Al propio “Dios” omnisciente le parecía incomprensible que los chavistas hubiesen convertido a Venezuela en una ruina. Por eso rubricó su carta de modo terminante: “Lo siento, hijo, tengo que decirte que tu petición a las finanzas celestiales también ha fracasado”.
“El mar de la felicidad”, aquella imagen lírica de Chávez, suena más cruel confrontada con el atropello a los derechos humanos, el encarcelamiento bárbaro de Leopoldo López, el arbitrario arresto de Ledezma, el acoso a María Corina Machado, la polarización ideológica y la pesadumbre general de la vida en Venezuela. Pero están a la vista las elecciones parlamentarias. Ojalá la mayoría del bravo pueblo venezolano vea de frente el daño que el poder personal absoluto de Hugo Chávez y su obediente séquito ha hecho a su país. Ojalá comprenda el costo exorbitante del acuerdo con Cuba. Ojalá vote con tal claridad que el cambio comience a ser irreversible.

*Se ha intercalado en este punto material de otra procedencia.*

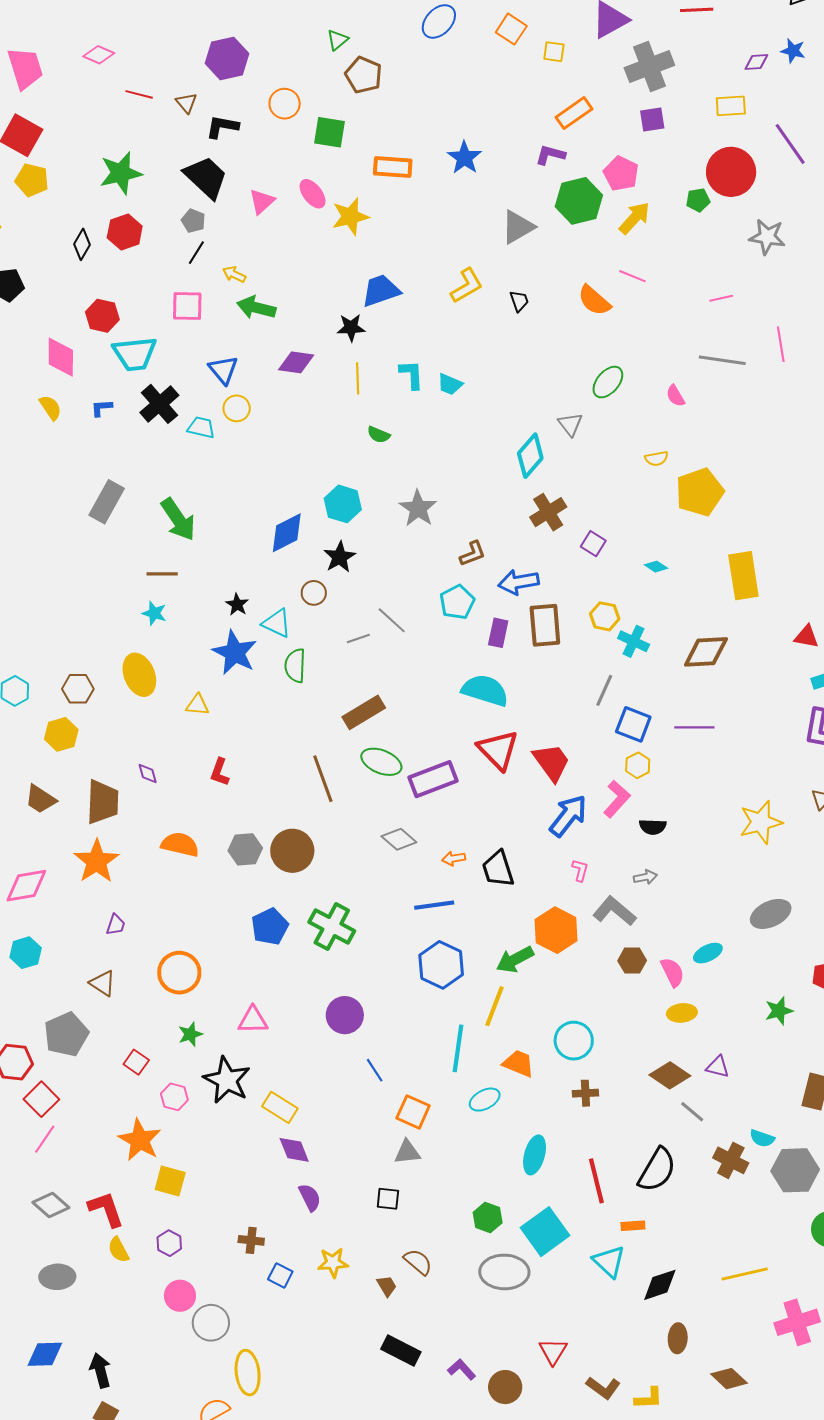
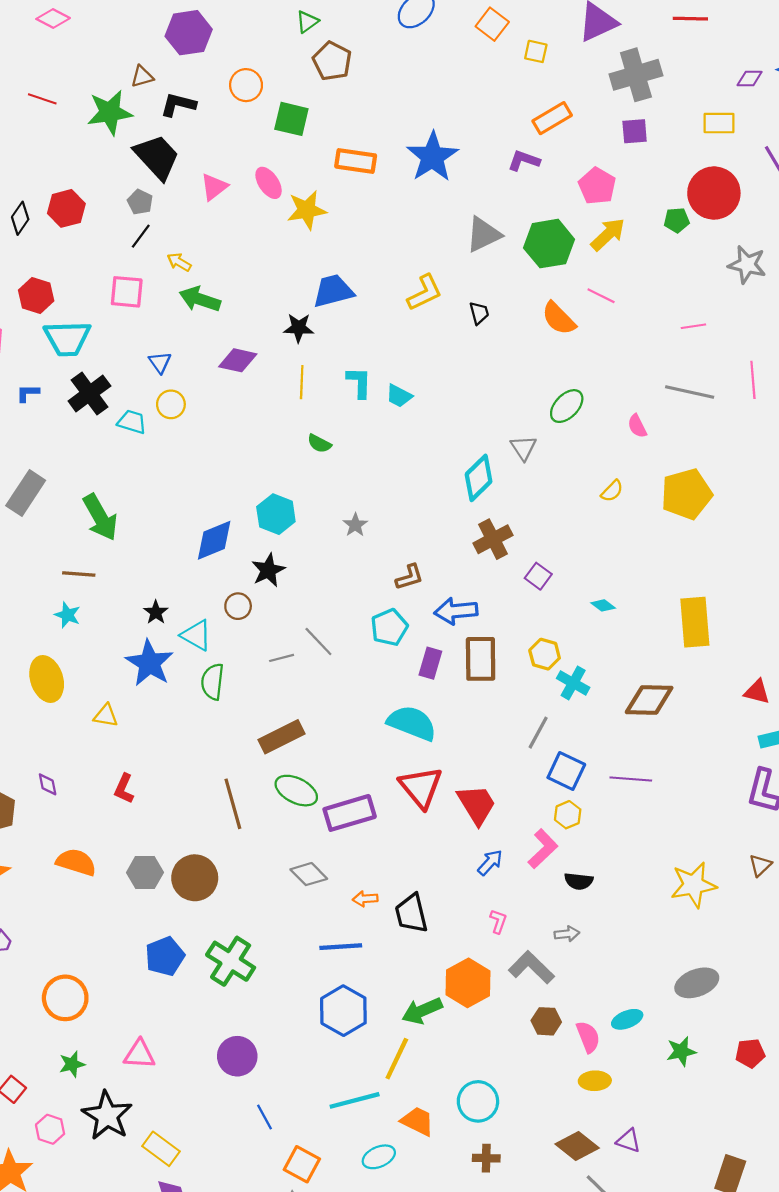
red line: (139, 94) -> (42, 99), moved
brown triangle: (186, 103) -> (142, 76), turned 50
blue star: (464, 158) -> (432, 157), size x1.4
green star: (121, 173) -> (110, 112), moved
green hexagon: (579, 201) -> (549, 244), moved
blue triangle: (223, 370) -> (160, 362), size x0.7
yellow semicircle: (656, 458) -> (612, 491), turned -40
yellow pentagon: (700, 492) -> (686, 494), moved
gray star: (418, 508) -> (355, 525), size x0.6
blue arrow: (568, 816) -> (490, 863), size x0.6
green star: (779, 1011) -> (681, 1051), moved
cyan line: (458, 1048) -> (355, 1100), turned 63

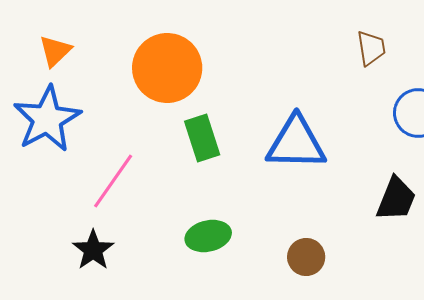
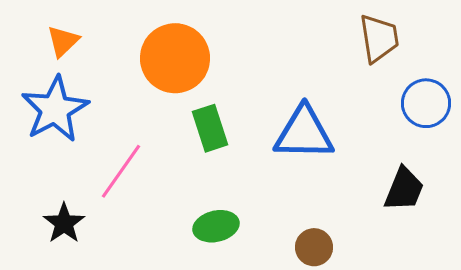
brown trapezoid: (371, 48) -> (379, 38), size x1.4
black star: (93, 250) -> (64, 223), moved

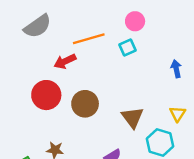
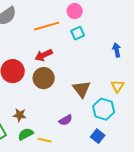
pink circle: (135, 21) -> (75, 11), moved
red arrow: (65, 61) -> (44, 55), moved

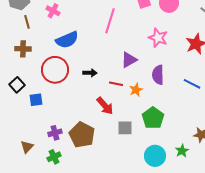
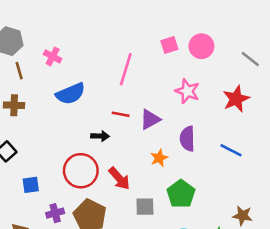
red circle: (55, 70) -> (81, 171), moved
red line: (116, 84) -> (121, 114), moved
blue square: (36, 100) -> (31, 185), moved

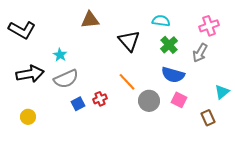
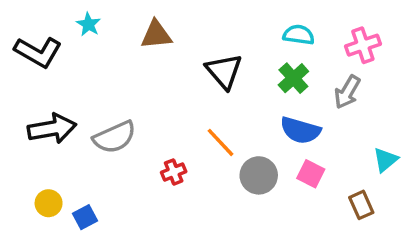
cyan semicircle: (161, 21) -> (299, 35), moved
cyan star: (60, 55) -> (89, 24), moved
blue square: (78, 104) -> (85, 217), moved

Pero la protesta ante los atropellos no puede esperar. Mario Vargas Llosa ha señalado la dolorosa condición histórica de Venezuela: el país que liberó a buena parte de la América hispana sufre ahora el abandono de sus “países hermanos”. Tiene razón. Mientras Maduro ahoga la libertad, la OEA duerme la siesta. Si no despierta ahora, no despertará jamás.